今回に関しては、Y様としては、熱湯消毒は行っていらっしゃるのですが、

実は、熱湯消毒しても、カビや産膜酵母が発生することはあり得ます。

(でも、発生したからといって、失敗というわけではないのでご安心くださいませ)

それは、仕込む容器をその前に別の用途で使っていた場合、熱湯だけでは

対処できないことがあるからです。

例えば、樽にしても、その前に、梅干しを仕込んでいたとか、

白菜漬けを入れていたとかの場合です。

そういった場合には、熱湯消毒だけではなく、ホワイトリカーや焼酎などを

使って消毒しておいた方が、安心かもしれません。

 

【対処方法】

今回の場合ですと、産膜酵母は、有害なものではないので、

食べても問題はないのですが、味噌として使った時に、味は落ちてしまいますので、

それを考えると、産膜酵母は取り去ってあげるのが一番だと思います。

なので、まず、表面の産膜酵母をスプーンなどでうすーく取り除き、

その上で今度は、容器から外側の産膜酵母を残したすべてのお味噌をいったん別容器に

移し替え、容器についている産膜酵母は取り除いて容器をきれいに洗い

熱湯消毒の上、アルコール消毒を行ってから、また、もとのように

仕込んであげるとよいと思います。

今回のような例は珍しいとは思うのですが、容器、器具の消毒が

不足していると起こりうることなので、ご紹介させて頂きました。

その他、別の方からは、おうちで、二人の兄弟が、

同じ日に同じようにそれぞれの樽に仕込んだけれど、

一方はカビが発生しており、もう一方はまったくカビが発生していなかった

という事例も聞かせて頂きました。

これも、ご自宅で仕込まれた事例です。

これに関しては、推測しかないのですが、仕込む時の手の状態によって

変わる可能性があるのでは、ということ。

まず、しっかり手を洗っていたか、(可能ならアルコール消毒を行った方が

よいと思います)そして、個人的な掌の状態。

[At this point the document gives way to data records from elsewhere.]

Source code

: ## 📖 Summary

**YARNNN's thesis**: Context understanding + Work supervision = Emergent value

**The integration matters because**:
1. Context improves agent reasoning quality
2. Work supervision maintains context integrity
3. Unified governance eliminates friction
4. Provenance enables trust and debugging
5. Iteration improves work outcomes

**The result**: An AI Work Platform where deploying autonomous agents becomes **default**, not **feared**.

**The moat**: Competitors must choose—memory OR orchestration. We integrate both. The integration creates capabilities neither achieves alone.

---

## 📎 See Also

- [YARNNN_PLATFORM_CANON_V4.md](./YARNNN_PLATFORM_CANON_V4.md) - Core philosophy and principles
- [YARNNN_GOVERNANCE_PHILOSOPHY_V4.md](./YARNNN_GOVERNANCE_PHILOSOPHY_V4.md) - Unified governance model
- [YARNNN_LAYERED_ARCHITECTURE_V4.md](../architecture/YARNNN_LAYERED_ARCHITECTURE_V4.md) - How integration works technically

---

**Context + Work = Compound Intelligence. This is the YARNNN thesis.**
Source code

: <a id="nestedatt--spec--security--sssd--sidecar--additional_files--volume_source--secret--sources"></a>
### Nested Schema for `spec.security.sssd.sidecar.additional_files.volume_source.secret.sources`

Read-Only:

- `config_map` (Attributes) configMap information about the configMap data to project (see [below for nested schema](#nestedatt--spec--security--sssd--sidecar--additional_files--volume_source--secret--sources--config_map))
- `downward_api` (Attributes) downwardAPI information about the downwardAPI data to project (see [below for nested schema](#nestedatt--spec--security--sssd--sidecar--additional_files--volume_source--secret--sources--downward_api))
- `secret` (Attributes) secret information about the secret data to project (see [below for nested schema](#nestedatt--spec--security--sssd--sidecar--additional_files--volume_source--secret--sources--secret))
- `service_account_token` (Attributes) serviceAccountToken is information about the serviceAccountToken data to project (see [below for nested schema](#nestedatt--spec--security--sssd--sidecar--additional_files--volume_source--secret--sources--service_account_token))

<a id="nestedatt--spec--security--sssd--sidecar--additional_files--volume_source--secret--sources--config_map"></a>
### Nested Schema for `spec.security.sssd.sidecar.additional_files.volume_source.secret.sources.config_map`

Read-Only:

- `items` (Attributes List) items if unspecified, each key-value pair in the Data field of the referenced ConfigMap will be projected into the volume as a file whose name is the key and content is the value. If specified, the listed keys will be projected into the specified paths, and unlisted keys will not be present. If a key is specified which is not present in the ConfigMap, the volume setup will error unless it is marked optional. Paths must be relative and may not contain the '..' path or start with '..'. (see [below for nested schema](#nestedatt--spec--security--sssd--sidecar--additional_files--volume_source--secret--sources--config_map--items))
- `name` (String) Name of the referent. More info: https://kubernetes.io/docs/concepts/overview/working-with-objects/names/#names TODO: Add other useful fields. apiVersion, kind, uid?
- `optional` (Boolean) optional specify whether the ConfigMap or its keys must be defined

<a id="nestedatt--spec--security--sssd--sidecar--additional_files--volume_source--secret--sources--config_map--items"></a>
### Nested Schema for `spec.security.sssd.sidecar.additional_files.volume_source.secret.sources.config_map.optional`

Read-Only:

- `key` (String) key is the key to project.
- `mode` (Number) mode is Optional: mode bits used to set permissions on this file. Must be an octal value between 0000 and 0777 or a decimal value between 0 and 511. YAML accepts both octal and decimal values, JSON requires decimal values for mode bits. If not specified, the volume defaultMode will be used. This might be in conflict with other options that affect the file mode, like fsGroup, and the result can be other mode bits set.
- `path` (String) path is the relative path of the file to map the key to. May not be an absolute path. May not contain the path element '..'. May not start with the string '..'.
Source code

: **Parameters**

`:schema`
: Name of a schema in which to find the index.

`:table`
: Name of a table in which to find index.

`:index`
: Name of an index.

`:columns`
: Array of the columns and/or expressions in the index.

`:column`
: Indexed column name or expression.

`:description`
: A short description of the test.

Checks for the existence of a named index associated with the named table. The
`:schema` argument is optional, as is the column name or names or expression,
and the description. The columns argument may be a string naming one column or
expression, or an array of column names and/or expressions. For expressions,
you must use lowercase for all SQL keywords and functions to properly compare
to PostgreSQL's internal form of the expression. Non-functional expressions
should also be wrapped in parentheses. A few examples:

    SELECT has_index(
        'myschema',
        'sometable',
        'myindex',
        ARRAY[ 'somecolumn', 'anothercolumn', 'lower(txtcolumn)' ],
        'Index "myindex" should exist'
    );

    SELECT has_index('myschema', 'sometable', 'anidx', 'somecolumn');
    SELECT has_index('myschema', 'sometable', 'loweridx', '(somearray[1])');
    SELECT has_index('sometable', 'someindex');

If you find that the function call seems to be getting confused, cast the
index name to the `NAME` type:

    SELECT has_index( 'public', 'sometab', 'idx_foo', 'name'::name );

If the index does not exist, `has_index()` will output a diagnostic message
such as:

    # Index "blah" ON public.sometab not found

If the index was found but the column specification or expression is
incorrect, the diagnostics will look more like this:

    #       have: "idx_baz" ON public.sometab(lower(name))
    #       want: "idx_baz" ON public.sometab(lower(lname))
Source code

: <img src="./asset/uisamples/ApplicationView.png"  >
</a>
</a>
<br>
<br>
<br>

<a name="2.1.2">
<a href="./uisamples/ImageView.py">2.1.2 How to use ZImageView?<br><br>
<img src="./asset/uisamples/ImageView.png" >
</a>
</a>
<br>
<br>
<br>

コンディションといっても

よいかもしれません。

どういうことかというと、例えば、梅干しを漬けた時にできるもみしそ(赤紫蘇)。

これを、乾燥させて手でもんで、ゆかりにするのですが、

この時に、もむ人の掌によって、ゆかりの色が変わってくると

聴いたことがあります。

つまり、ひとりひとり、掌の体温や、PH値、食べてるもの、発しているエネルギー

すべて違っているので、それによって、味噌の味、かびのあるなし、色の違いなどに

影響がでるのではないかということです。

だから、自分の作ったお味噌は、自分だけの味になるということで

「手前みそ」というのではなどと考えたりするRURIです。

 

今回は、仕込み味噌のカビ対策その2をお送りしましたが、いかがだったでしょうか。

仕込み物は奥が深いですね。

毎年仕込んでも、毎年微妙に味や色が違い、しみじみ自然の力の面白さ偉大さを感じて

しまいます。

 

本日も最後までお付き合い頂きありがとうございました。